# A very very good photographer!



## Asim R32GTR (Sep 24, 2003)

Check this out guys.... this must be the best pictures i have ever seen.

Easton Chang - Automotive Photography


----------



## Asim R32GTR (Sep 24, 2003)

JUst found another site from this guy...

WallpaperGarage.com - Free, Monthly and Exclusive Car Wallpapers by Easton Chang - Home


----------



## murano3 (Mar 23, 2005)

You're right - some blinding images


----------



## Totalburnout (May 15, 2005)

Woohoo, new desktop. 
They are some great images. Nice find!


----------



## andreasgtr (Jul 2, 2003)

Looking at the posted calendar I´ve just realized that Wednesday Tuesday Friday, when you read the abbreviations, are WTF 
Besides that great discovery that photographer is ace!


----------



## Snowfiend (Jul 11, 2006)

SPECIAL pics :bowdown1: 

Cant stand the design of his website though.


----------



## AK-47 (Aug 9, 2006)

Easton Chang is an excellent photoshopper 

Great pictures!


----------



## SPEED MERCHANT (Jun 5, 2006)

I have some of the Shelby GT500 photo's he took as my wallpaper currrently. the man does have a talent.


----------



## Howsie (Feb 25, 2002)

For the longer standing members here. What was the name of the photographer that used to own the blue R33. Nigel something???


----------



## DaleHarrison (Nov 16, 2005)

Dam, need some at 1920 x 1200... 

Awesome images there.


----------



## boppa (May 31, 2006)

Nigel Harniman


----------



## 6speed (Jul 18, 2006)

I just creamed over that NSX-R GT.


----------



## Gaz Walker (May 14, 2002)

boppa said:


> Nigel Harniman


He is amazing too.

I still think our Dino is the best though 

Gaz.


----------



## sleepyfox (Jul 9, 2005)

I used to work with a Nigel Harniman...


----------



## Howsie (Feb 25, 2002)

Nigel's photos were stunning way back! Class.

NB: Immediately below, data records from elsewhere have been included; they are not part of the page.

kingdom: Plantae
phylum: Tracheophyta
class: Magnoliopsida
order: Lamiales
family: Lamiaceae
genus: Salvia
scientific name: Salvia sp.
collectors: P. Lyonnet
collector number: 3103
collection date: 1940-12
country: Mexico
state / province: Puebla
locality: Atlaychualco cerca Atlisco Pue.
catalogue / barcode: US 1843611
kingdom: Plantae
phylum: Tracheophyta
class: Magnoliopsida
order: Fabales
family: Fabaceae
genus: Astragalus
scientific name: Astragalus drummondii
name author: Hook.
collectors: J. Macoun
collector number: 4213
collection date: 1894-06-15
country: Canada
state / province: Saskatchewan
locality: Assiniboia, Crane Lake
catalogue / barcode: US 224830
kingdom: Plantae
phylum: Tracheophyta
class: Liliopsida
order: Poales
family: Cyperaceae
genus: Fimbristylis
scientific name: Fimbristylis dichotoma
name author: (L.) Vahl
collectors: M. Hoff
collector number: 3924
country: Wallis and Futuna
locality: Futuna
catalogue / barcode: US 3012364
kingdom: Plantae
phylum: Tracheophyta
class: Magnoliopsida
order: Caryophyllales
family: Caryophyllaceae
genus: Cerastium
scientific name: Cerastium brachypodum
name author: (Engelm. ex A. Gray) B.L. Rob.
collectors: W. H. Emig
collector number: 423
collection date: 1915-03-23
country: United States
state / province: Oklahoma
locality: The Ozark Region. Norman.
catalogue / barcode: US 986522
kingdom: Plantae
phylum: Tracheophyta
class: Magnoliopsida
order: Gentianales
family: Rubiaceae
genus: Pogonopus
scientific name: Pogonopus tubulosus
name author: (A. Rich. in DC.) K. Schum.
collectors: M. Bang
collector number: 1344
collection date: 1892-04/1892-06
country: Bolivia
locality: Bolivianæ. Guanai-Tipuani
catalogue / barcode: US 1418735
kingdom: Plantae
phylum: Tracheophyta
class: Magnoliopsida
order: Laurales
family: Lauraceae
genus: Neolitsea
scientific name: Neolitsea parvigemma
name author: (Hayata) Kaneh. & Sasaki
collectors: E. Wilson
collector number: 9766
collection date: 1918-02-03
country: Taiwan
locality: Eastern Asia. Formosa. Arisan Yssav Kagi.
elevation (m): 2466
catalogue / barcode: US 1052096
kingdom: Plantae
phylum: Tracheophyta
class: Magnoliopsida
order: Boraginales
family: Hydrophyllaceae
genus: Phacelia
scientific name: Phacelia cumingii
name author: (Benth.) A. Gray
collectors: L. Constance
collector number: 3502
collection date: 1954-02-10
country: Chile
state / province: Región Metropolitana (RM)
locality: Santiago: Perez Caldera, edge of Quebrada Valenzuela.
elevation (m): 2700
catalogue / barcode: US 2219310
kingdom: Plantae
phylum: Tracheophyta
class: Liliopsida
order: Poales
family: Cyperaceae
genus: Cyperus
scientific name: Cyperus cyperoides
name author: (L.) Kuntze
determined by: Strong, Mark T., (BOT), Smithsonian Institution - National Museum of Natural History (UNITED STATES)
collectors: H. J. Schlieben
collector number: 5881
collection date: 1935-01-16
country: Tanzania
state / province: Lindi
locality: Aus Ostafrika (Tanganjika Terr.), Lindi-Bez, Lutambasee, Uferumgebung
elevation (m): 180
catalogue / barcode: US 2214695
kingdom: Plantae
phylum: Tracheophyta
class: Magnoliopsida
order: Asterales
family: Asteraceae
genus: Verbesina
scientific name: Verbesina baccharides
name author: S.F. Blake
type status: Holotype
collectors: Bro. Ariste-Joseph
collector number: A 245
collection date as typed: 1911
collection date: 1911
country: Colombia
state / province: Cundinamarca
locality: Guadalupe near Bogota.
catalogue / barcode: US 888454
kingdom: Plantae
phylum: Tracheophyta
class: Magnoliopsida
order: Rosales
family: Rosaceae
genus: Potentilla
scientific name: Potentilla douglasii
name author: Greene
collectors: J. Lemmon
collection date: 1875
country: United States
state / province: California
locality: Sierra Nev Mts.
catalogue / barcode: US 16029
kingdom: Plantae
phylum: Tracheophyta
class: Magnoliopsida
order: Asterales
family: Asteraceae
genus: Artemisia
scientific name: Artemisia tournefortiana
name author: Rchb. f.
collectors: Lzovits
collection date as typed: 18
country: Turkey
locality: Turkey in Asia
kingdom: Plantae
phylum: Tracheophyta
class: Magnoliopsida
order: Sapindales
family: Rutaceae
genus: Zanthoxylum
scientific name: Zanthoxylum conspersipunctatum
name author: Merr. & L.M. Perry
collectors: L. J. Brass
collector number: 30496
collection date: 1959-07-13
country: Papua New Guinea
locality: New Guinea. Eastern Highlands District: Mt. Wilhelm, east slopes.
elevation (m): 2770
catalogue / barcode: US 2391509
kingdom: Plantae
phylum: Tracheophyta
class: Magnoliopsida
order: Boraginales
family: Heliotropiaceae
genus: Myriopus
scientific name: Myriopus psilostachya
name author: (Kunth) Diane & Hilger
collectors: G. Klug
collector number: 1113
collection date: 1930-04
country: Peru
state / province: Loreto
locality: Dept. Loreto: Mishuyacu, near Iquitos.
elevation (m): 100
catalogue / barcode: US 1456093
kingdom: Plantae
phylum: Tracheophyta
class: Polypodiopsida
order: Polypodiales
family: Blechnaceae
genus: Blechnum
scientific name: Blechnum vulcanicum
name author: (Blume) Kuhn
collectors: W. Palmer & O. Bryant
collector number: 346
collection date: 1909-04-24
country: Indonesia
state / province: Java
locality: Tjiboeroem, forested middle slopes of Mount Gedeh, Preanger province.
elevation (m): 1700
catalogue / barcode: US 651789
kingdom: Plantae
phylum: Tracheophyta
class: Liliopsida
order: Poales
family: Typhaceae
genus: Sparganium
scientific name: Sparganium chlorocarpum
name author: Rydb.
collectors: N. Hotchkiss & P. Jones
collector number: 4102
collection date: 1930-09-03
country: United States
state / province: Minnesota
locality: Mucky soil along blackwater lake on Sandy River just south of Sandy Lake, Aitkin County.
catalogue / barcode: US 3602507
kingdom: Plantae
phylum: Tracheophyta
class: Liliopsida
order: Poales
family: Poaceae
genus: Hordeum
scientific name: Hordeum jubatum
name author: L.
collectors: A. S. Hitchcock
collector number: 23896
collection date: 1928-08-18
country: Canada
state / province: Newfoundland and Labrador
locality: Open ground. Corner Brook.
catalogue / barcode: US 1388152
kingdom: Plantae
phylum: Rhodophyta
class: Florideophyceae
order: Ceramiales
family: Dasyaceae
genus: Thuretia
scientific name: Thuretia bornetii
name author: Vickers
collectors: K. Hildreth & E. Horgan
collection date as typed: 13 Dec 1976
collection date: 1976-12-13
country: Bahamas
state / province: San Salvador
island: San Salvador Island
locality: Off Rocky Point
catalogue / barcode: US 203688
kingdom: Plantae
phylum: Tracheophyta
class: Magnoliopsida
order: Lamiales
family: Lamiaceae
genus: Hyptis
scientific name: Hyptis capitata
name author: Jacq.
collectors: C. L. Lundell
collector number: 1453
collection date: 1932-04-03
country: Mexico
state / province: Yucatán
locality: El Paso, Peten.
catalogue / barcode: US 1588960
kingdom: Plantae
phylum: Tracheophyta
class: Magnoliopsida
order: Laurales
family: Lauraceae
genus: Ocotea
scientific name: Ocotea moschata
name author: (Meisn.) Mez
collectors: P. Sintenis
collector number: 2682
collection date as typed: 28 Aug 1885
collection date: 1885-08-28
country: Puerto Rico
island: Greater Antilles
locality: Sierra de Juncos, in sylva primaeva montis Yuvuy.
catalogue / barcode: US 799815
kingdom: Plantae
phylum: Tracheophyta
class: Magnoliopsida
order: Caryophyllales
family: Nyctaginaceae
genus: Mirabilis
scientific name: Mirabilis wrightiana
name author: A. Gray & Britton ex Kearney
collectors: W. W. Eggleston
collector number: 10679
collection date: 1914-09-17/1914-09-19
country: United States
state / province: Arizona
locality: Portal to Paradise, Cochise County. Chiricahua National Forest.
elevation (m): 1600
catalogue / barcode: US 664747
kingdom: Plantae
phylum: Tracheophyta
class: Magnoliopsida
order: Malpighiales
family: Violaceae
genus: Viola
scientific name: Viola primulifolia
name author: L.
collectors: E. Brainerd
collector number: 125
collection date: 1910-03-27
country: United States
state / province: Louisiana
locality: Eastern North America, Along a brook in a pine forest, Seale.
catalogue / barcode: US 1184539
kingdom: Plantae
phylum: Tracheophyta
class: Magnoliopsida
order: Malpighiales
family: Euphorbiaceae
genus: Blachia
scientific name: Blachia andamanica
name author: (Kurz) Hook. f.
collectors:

Dino take a great pic without a doubt - he's a great eye for a picture which IMHO is half the battle.


----------



## AK-47 (Aug 9, 2006)

Howsie said:


> Nigel's photos were stunning way back! Class.
> 
> Dino take a great pic without a doubt - he's a great eye for a picture which IMHO is half the battle.


I agree, Dino's compostition is exceptional - I like the fact that Dino's pictures are left alone mainly by post-production - other than the obvious cropping/sharpening they are pretty much as he shot them.
As someone who relies totally on Raw Post Production in photoshop due to billy-no-talent with a camera, I really do appreciate Dino's skills.


----------



## LiamGTR (Nov 26, 2006)

Asim R32GTR said:


> JUst found another site from this guy...
> 
> WallpaperGarage.com - Free, Monthly and Exclusive Car Wallpapers by Easton Chang - Home


Hello mate, HOW did you get that calender on your desktop ? would you please PM me with a answer


----------



## Ed. (Apr 21, 2006)

L14M0 said:


> Hello mate, HOW did you get that calender on your desktop ? would you please PM me with a answer


Its a desktop wallpaper image


----------



## jumpman023 (Sep 29, 2005)

right click the mouse and select 'set as background' and.....wala!!! You have a new desktop....hope this helps


----------



## Oo Skyline oO (Dec 26, 2006)

really good quality, i gotta HD tv for mr computor screen, i don't know if that makes a difference but they are blinding good!


----------



## Blow Dog (Sep 4, 2001)

Another vote for Dino. Marry me DCD.


----------



## gtrlux (Mar 8, 2006)

Blow Dog said:


> Another vote for Dino. Marry me DCD.


lol:chuckle: 

Actually where has Dino gone? Haven't seen him online for a while. I hope he not jumped in to the eternal deeps of the Fujiyama on Christmas.:wavey:


----------



## Rain (Apr 8, 2006)

I talked to him a little while ago he said he was heading to Italy for the holiday season.


----------



## photo (Jun 30, 2001)

sleepyfox said:


> I used to work with a Nigel Harniman...


Not for this one:blahblah: 

Checkout my Jaguar C-XF prototype shots Nigel Harniman Photographer and my new CGI website AIR - Automotive Image Rendering

Long time no vist is Bladey still about


----------



## Andy106 (Oct 24, 2005)

Oo Skyline oO said:


> really good quality, i gotta HD tv for mr computor screen, i don't know if that makes a difference but they are blinding good!


Monitors are HD anyway :runaway:


----------